5. Pour juger que la commune de Saint-Pierre ne pouvait utilement soutenir que l'article R. 332-21 du code de l'urbanisme avait implicitement été abrogé par l'entrée en vigueur de l'article 2224 du code civil dans sa version issue de la loi du 17 juin 2008, la cour a relevé que l'article 2224 du code civil n'était susceptible de s'appliquer qu'en ce qui concerne la prescription des actions en recouvrement d'une créance publique. En statuant ainsi, alors que cet article du code civil s'applique également à la prescription d'assiette, la cour a commis une erreur de droit.

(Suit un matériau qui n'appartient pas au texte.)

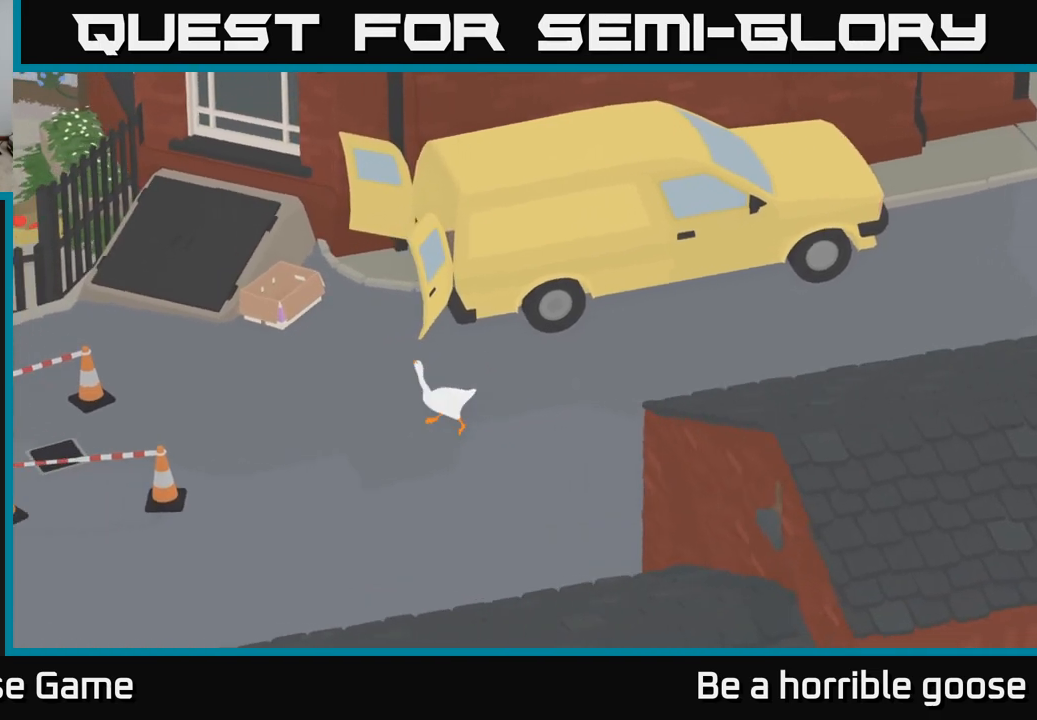
{"buttons": [], "left_stick": "up-left", "right_stick": "center", "events": [[350, "A", "up"], [433, "left_stick", "up-left"]]}
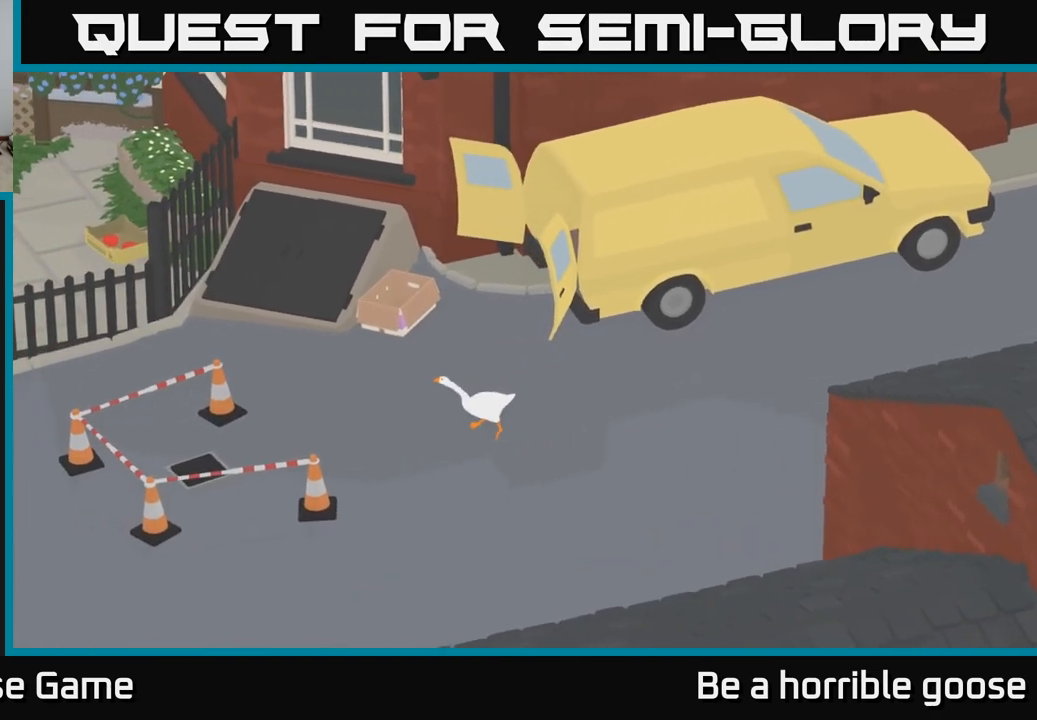
{"buttons": [], "left_stick": "up-left", "right_stick": "center", "events": []}
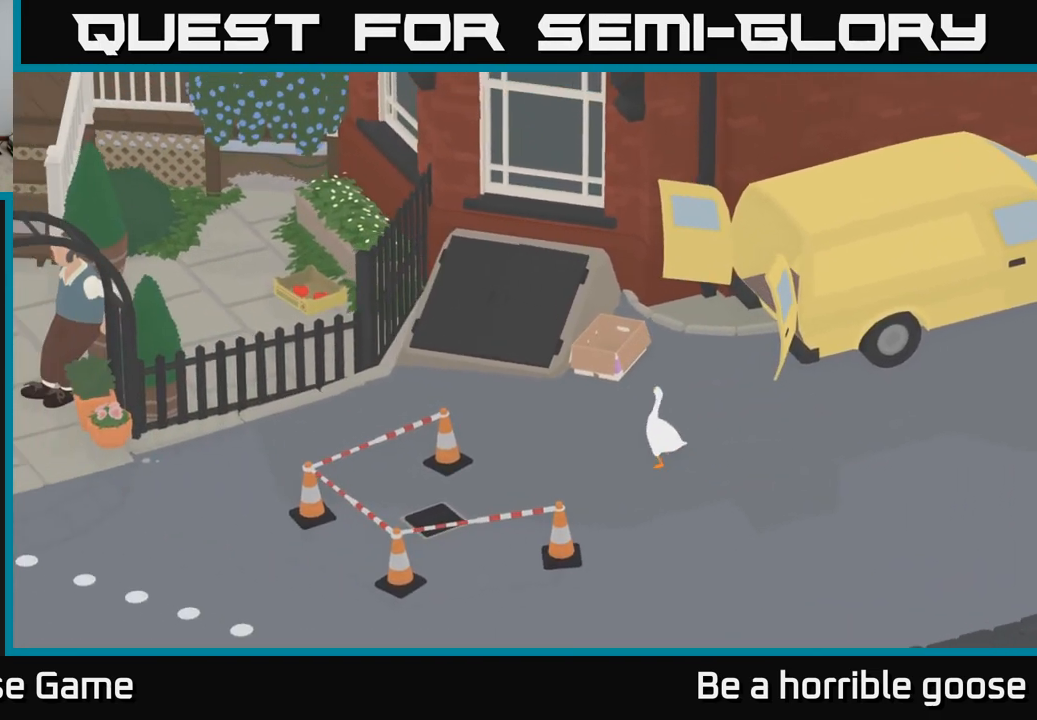
{"buttons": [], "left_stick": "up-left", "right_stick": "center", "events": []}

6. Toutefois, il résulte de l'article 2223 du code civil que les dispositions de l'article 2224 de ce code ne font pas obstacle à l'application des règles spéciales prévues par d'autres lois. La règle de prescription quadriennale fixée par l'article R. 332-21 du code de l'urbanisme en application de l'article L 421-3 du même code, dans sa rédaction applicable au litige, doit ainsi être regardée comme une règle spéciale rendant inapplicable la règle de la prescription quinquennale prévue par l'article 2224 du code civil. Ce motif, dont l'examen n'implique l'appréciation d'aucune circonstance de fait, doit être substitué au motif retenu par l'arrêt attaqué dont il justifie légalement sur ce point le dispositif.

7. Il résulte de tout ce qui précède que la commune de Saint-Pierre n'est pas fondée à demander l'annulation de l'arrêt qu'elle attaque.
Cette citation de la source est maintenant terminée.